All three criminal cases against Parida had concluded in her favour. One ended in acquittal before she even submitted her Verification Roll, and the other two were disposed of without any finding of guilt. The Division Bench observed that the State's submission that those cases were pending did not appear to be factually correct when examined in full.

The argument that one case was pending on the date of submission of the Verification Roll, and that she ought to have disclosed it even if she was unaware, was addressed directly. The bench held that once the fact-finding authority — the Additional DCP — had found her account of ignorance to be true, and that finding had not been challenged, the employer could not impose a penal consequence on the basis of suppression.

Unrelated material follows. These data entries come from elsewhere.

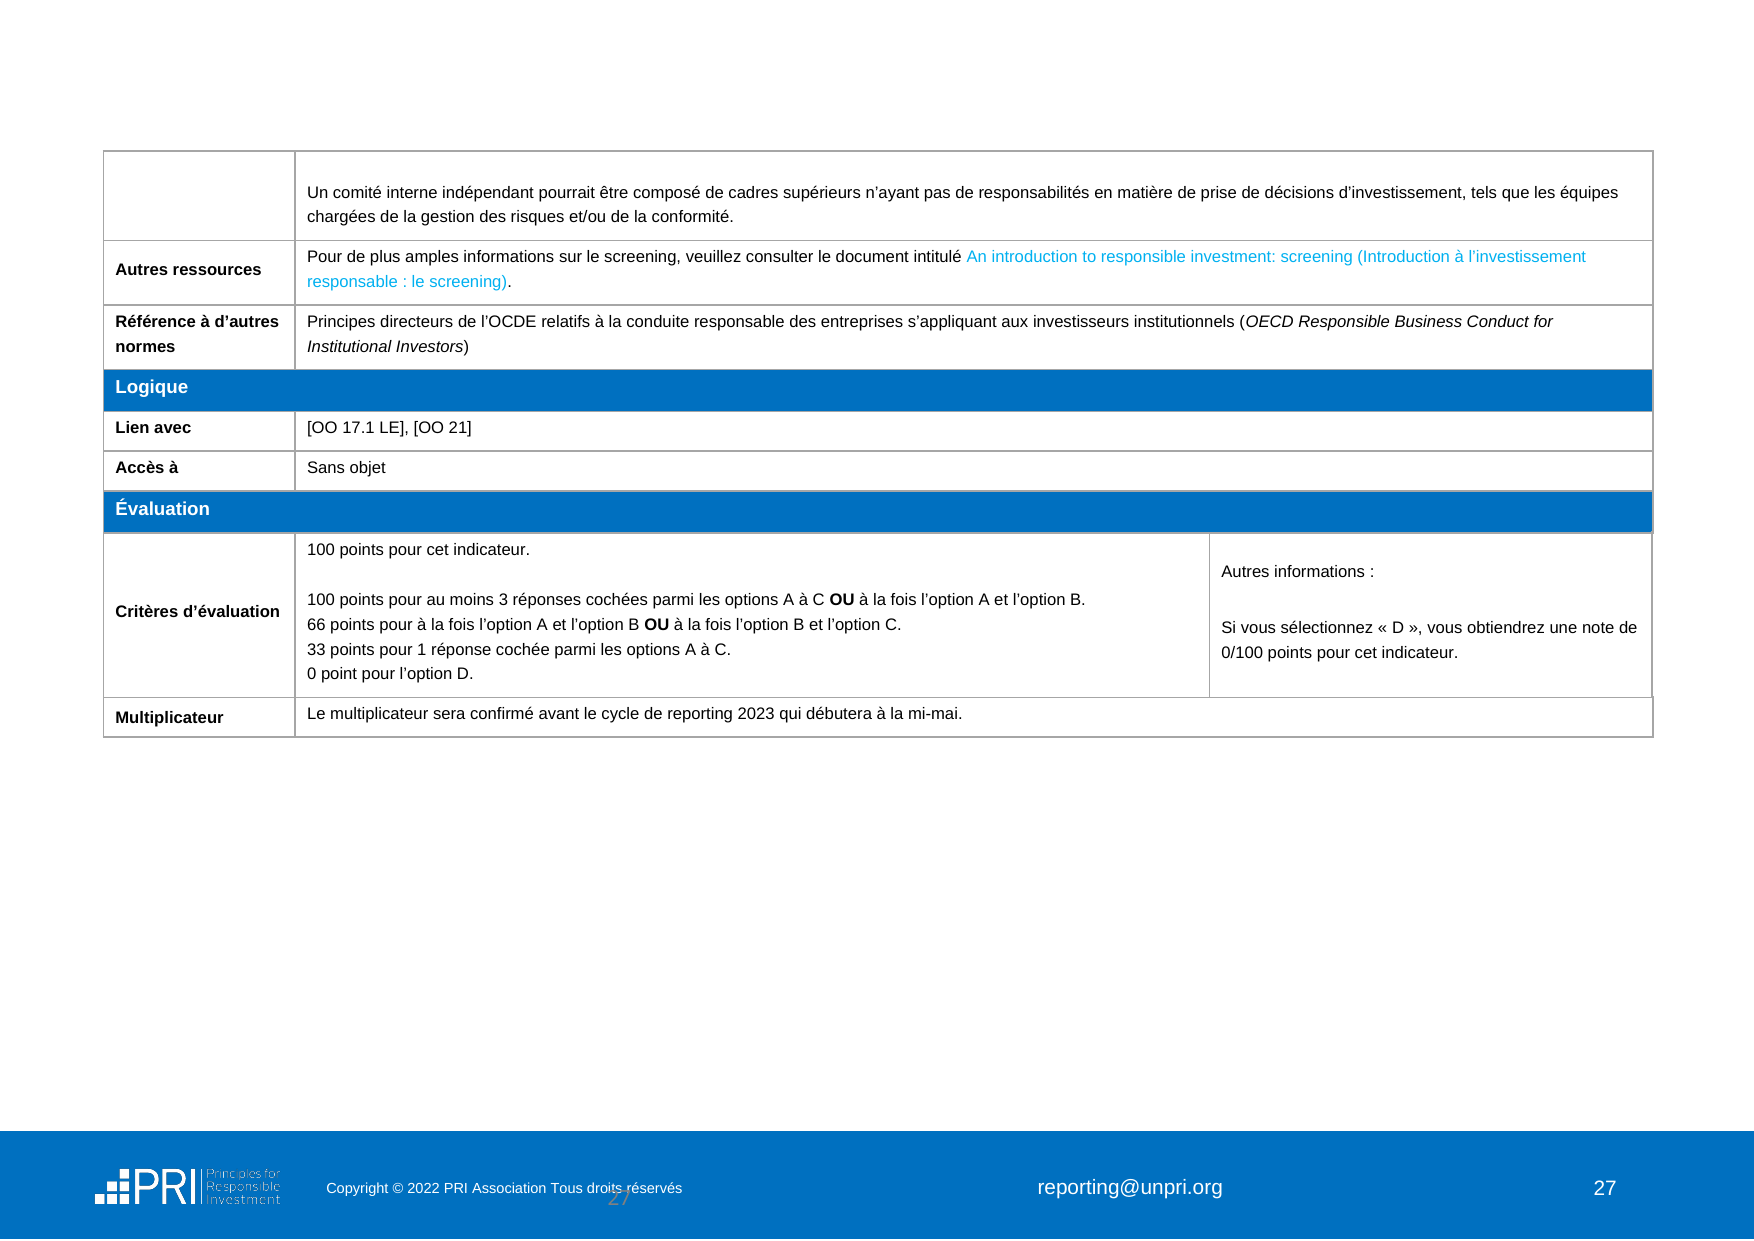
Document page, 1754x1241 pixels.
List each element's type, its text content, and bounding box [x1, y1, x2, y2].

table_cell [104, 152, 294, 239]
table_cell Accès à [104, 452, 294, 490]
table_cell Multiplicateur [104, 698, 294, 736]
table_cell Référence à d’autres normes [104, 306, 294, 369]
picture [92, 1166, 282, 1207]
table_cell Critères d’évaluation [104, 534, 294, 696]
table_cell Logique [104, 370, 1652, 411]
table_cell Lien avec [104, 412, 294, 450]
table_cell [OO 17.1 LE], [OO 21] [296, 412, 1652, 450]
table_cell Le multiplicateur sera confirmé avant le cycle de reporting 2023 qui débutera à la mi-mai. [296, 698, 1652, 736]
table_cell Autres ressources [104, 241, 294, 304]
table_cell Pour de plus amples informations sur le screening, veuillez consulter le document intitulé An introduction to responsible investment: screening (Introduction à l’investissement responsable : le screening). [296, 241, 1652, 304]
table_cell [296, 152, 1652, 239]
table_cell Sans objet [296, 452, 1652, 490]
table_cell 100 points pour cet indicateur. 100 points pour au moins 3 réponses cochées parmi les options A à C OU à la fois l’option A et l’option B. 66 points pour à la fois l’option A et l’option B OU à la fois l’option B et l’option C. 33 points pour 1 réponse cochée parmi les options A à C. 0 point pour l’option D. [296, 534, 1209, 696]
table_cell Évaluation [104, 492, 1652, 532]
table_cell Principes directeurs de l’OCDE relatifs à la conduite responsable des entreprises s’appliquant aux investisseurs institutionnels (OECD Responsible Business Conduct for Institutional Investors) [296, 306, 1652, 369]
table_cell Autres informations : Si vous sélectionnez « D », vous obtiendrez une note de 0/100 points pour cet indicateur. [1210, 534, 1651, 696]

The bench rejected the mechanical approach urged by the State. The emphasis in both Avtar Singh and Pawan Kumar is on objectivity: the employer must assess suitability on relevant factors, not simply visit discharge upon an employee whenever a discrepancy between a form and the factual record is later detected. Where knowledge cannot be attributed to the employee and the cases themselves have ended without adverse findings, discharge from a disciplined force is not a proportionate response.

Order

The Division Bench dismissed W.A. No.357 of 2026, finding no illegality or infirmity in the Single Bench's decision. It held that Parida's case fell squarely within the principles in Avtar Singh and Pawan Kumar. The reinstatement order with all consequential benefits, and the direction to treat the period of discharge as “on duty” with financial benefits to be calculated and disbursed within the stipulated time, was affirmed. All pending interlocutory applications were also disposed of.